2022 updates: This year, we decided to remove event counts as it is increasingly difficult to differentiate automated activities from human-centered work. Even after filtering out non-human accounts, we couldn’t correlate these events to employee time spent on open source projects, and so we reduced our reporting to focus on our population and scope of effort.
- Data sources: These data represent activities on repositories hosted on GitHub and our internal production Git service Git-on-Borg. These sources represent a subset of open source activity currently tracked by Google OSPO.
- GitHub: We continue to use GitHub Archive as the primary source for GitHub data, which is available as a public dataset on BigQuery. Alphabet activity within GitHub is identified by self-registered accounts, which we estimate underreports actual activity.

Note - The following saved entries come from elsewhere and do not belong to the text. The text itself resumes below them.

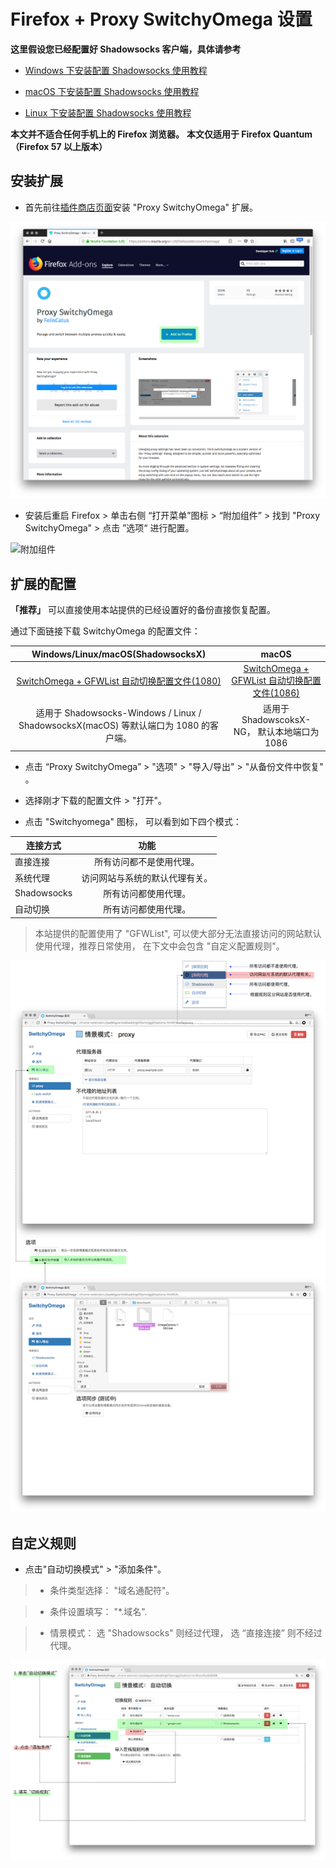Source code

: # Firefox + Proxy SwitchyOmega 设置

**这里假设您已经配置好 Shadowsocks 客户端，具体请参考**

* [Windows 下安装配置 Shadowsocks 使用教程](2-windows-setup-guide-cn.md)

* [macOS 下安装配置 Shadowsocks 使用教程](3-macOS-setup-guide-cn.md)

* [Linux 下安装配置 Shadowsocks 使用教程](6-linux-setup-guide-cn.md)

**本文并不适合任何手机上的 Firefox 浏览器。**
**本文仅适用于 Firefox Quantum （Firefox 57 以上版本）**

## 安装扩展

* 首先前往[插件商店页面](https://addons.mozilla.org/en-US/firefox/addon/switchyomega/)安装 "Proxy SwitchyOmega" 扩展。

![安装foxyproxy](files/images/bro-firefoxinstall.png)

* 安装后重启 Firefox > 单击右侧 “打开菜单”图标 >  “附加组件” >  找到 "Proxy SwitchyOmega"  > 点击 ”选项“ 进行配置。

![附加组件](files/images/ff-firefoxAddon.png)

## 扩展的配置

**「推荐」** 可以直接使用本站提供的已经设置好的备份直接恢复配置。

通过下面链接下载 SwitchyOmega 的配置文件：

|Windows/Linux/macOS(ShadowsocksX)|macOS|
|:--------:|:--------:|
|[SwitchOmega + GFWList 自动切换配置文件(1080)](downloads/https://portal.shadowsocks.to/dl.php?type=d&id=69)|[SwitchOmega + GFWList 自动切换配置文件(1086)](downloads/https://portal.shadowsocks.to/dl.php?type=d&id=68)|
|适用于 Shadowsocks-Windows / Linux / ShadowsocksX(macOS) 等默认端口为 1080 的客户端。|适用于ShadowscoksX-NG， 默认本地端口为 1086|

* 点击 “Proxy SwitchyOmega” > "选项" > "导入/导出" > "从备份文件中恢复" 。

* 选择刚才下载的配置文件 > "打开"。
* 点击 "Switchyomega" 图标， 可以看到如下四个模式：


|连接方式|功能|
|--------|:--------:|
|直接连接|所有访问都不是使用代理。|
|系统代理|访问网站与系统的默认代理有关。|
|Shadowsocks|所有访问都使用代理。|
|自动切换|所有访问都使用代理。|


> 本站提供的配置使用了 "GFWList", 可以使大部分无法直接访问的网站默认使用代理，推荐日常使用， 在下文中会包含 "自定义配置规则"。

 ![从备份文件中恢复](files/images/bro-switchyomega.png)

## 自定义规则

* 点击"自动切换模式" > "添加条件"。

>* 条件类型选择： "域名通配符"。

>* 条件设置填写： "*.域名".

>* 情景模式： 选 "Shadowsocks" 则经过代理， 选 “直接连接” 则不经过代理。

![自定义规则](files/images/bro-swocustomize.png)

- Git-on-Borg: This is our primary platform for internal projects and some of our larger, long running public projects such as Android and Chromium. While we continue to develop on this platform, most of our open source activity has moved to GitHub to increase exposure and encourage community growth.
- Distinct event types: Note that Git-on-Borg and GitHub APIs produce distinct sets of events—so we report activity metrics per platform. Where GitHub Event logs capture a wide range of activity from code creation and review to issue creation and comments, the Gerrit Event stream (used by Git-on-Borg) only captures code changes and reviews.

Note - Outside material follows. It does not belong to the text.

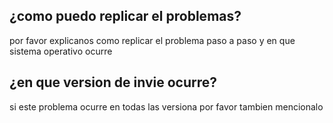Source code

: ## ¿como puedo replicar el problemas?
por favor explicanos como replicar el problema paso a paso y en que sistema operativo ocurre
## ¿en que version de invie ocurre?
si este problema ocurre en todas las versiona por favor tambien mencionalo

- Driven by humans: We have created many automated bots and systems that can propose changes on various hosting platforms. We have intentionally filtered these data to focus on human-initiated activities.
- Business and personal: Activity on GitHub reflects a mixture of Alphabet projects, third party projects, experimental efforts, and personal projects. Our metrics report on all of the above unless otherwise specified.
- Alphabet contributors: Please note that unless additional detail is specified, activity counts attributed to Alphabet open source contributors will include our full-time employees as well as our extended Alphabet community (temps, vendors, contractors, and interns).
- GitHub Accounts: For counts of GitHub accounts not affiliated with Alphabet, we cannot assume that one account is equivalent to one person, as multiple accounts could be tied to one individual or bot account.
- *Active counts: Where possible, we will show ‘active users’ defined by logged activity (excluding ‘WatchEvent’) within a specified timeframe (a month, year, etc.) and ‘active repositories’ and ‘active projects’ as those that have enough activity to meet our internal criteria and have not been archived.